- Instrucciones de trabajo
A: En el artículo sobre el vino rosado, convierte en una lista breve el párrafo que empieza con «Las cifras del vino en el mundo». Conserva sus datos principales.
B: Responde a estas preguntas sobre el artículo del vino rosado:
(i) ¿En qué décadas se empezó a decir que el rosado «no es ni carne ni pescado»?
(ii) ¿Qué bodega de la Comunidad Valenciana tiene listo un espumoso rosado?
(iii) ¿Qué variedad añade el Aurora d'Espiells de Juvé & Camps a la pinot y la syrah?

- Texto de lectura
#####
La revolución del nuevo vino rosado

Mas-o-menos-rosadosPor Lluís Ruiz Soler  

El rosado avanza hacia el lugar que le corresponde en el mundo del vino apostando por un nuevo estilo de corte provenzal o californiano y con algunas grandes bodegas riojanas al frente.

Las cifras del vino en el mundo duplican a las de Google, Yahoo y Microsoft juntos. Y no por los tintos que hay que oler solemnemente bajo la supervisión de un sumiller con 21 botones, sino gracias a los espumosos menos sofisticados y a los rosados. Son datos de hace unos años y los decimales pueden haber variado palmo arriba o palmo abajo. Pero la realidad internacional del vino es inapelable y —visto desde la vieja Europa vitivinícola, donde el consumo decrece de forma continuada desde hace muchos años— sorprendente. Si ese descenso es una paradoja, frente al crecimiento del consumo internacional, la caída en desgracia del vino rosado es un fenómeno decididamente paranormal. En los años 80 y 90, a los esnobs y a los “entendidos” les dio por decir que “el rosado no es ni carne ni pescado” o incluso que “no es vino”, rango al que sólo tendrían derecho los tintos y, si acaso, algún blanco. Así, desapareció de las preferencias del consumidor, del catálogo de muchas bodegas y, prácticamente, de los restaurantes una forma de transformar la uva tan interesante como la que más.

Por suerte o por desgracia, las próximas batallas se librarán algún día en el terreno de los pubs y las discotecas, y, aunque el vino preferido por la mayoría de la humanidad sigue teniendo mala prensa aquí, algo está cambiando en distintos ámbitos. Uno es la alianza entre el rosado y quien le acompaña en las preferencias del público internacional: las burbujas. Visto desde la Comunidad Valenciana, con un clima, unas variedades y una gastronomía que se avienen como pocas con ese estilo y donde el Cesilia Rosé fue pionero de los rosados “modernos”, El Sequé tiene listo un espumoso rosado y Gandía triunfa en el mundo con su Sandara, un “sparkling” de baja graduación. Pero la revolución la protagoniza ahora una nueva generación de rosados procedentes en su mayoría de La Rioja. El “clarete” de Castilla la Vieja, por cierto, y la práctica de obtenerlo mezclando blanco y tinto —no sangrando un mosto tinto, como en el Mediterráneo o en Navarra— ha proporcionado uno de los argumentos más esgrimidos contra el rosado y eso que casi todos los champagnes “rosé” se elaboran así sin que ningún “entendido” los descalifique. Los nuevos rosados de Muga, Sierra Cantabria, Azpilicueta o Marqués de Cáceres  incluyen en el coupage la blanca viura —conocida como macabeo en otras zonas— junto a la tempranillo o la garnacha y el Aurora d’Espiells de Juvé & Camps le añade xarel·lo, propia del cava, a la pinot y la syrah.
#####
- Datos disponibles
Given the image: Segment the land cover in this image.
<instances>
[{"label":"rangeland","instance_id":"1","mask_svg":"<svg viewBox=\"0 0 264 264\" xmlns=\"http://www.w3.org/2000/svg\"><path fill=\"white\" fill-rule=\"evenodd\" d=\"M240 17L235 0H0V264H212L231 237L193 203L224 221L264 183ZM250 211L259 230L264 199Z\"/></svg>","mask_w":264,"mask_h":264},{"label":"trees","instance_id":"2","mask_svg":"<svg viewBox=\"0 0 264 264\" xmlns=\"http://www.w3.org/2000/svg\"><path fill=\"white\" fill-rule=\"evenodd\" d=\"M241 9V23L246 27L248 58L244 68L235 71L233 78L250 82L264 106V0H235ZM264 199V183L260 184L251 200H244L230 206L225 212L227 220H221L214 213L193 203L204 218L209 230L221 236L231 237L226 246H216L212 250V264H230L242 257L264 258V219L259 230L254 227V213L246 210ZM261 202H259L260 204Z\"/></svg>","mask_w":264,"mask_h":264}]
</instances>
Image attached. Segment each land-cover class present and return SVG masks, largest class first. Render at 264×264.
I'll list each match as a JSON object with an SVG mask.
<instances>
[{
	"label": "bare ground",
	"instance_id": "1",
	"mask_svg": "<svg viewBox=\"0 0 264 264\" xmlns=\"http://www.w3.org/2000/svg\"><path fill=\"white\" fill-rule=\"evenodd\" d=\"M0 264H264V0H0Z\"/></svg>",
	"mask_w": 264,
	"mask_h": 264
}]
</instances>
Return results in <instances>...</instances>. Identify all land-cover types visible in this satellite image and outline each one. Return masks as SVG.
#####
- Respuestas en orden
A:
- Las cifras mundiales del vino duplican a las de Google, Yahoo y Microsoft juntos. Ese peso no se debe a los tintos, sino a los espumosos menos sofisticados y a los rosados.
- Son datos de hace unos años y los decimales pueden haber variado.
- En la vieja Europa el consumo decrece desde hace muchos años, frente al crecimiento del consumo internacional.
- En los años 80 y 90, esnobs y «entendidos» decían que el rosado «no es ni carne ni pescado» o que «no es vino».
- Como consecuencia, el rosado desapareció de las preferencias del consumidor, del catálogo de muchas bodegas y casi por completo de los restaurantes.

B:
(i) En los años 80 y 90.
(ii) El Sequé.
(iii) La xarel·lo.